• [The input]
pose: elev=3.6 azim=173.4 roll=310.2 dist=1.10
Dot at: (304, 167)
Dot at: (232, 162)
--
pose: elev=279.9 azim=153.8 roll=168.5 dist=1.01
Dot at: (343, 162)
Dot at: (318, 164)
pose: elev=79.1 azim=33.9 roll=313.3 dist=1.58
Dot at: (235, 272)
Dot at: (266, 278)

• [Objective] Copy out, unchanged, the stretch of the records from the line containing "pose: elev=3.6 azim=173.4" through the line containing "Dot at: (232, 162)".

• [Right answer]
pose: elev=3.6 azim=173.4 roll=310.2 dist=1.10
Dot at: (304, 167)
Dot at: (232, 162)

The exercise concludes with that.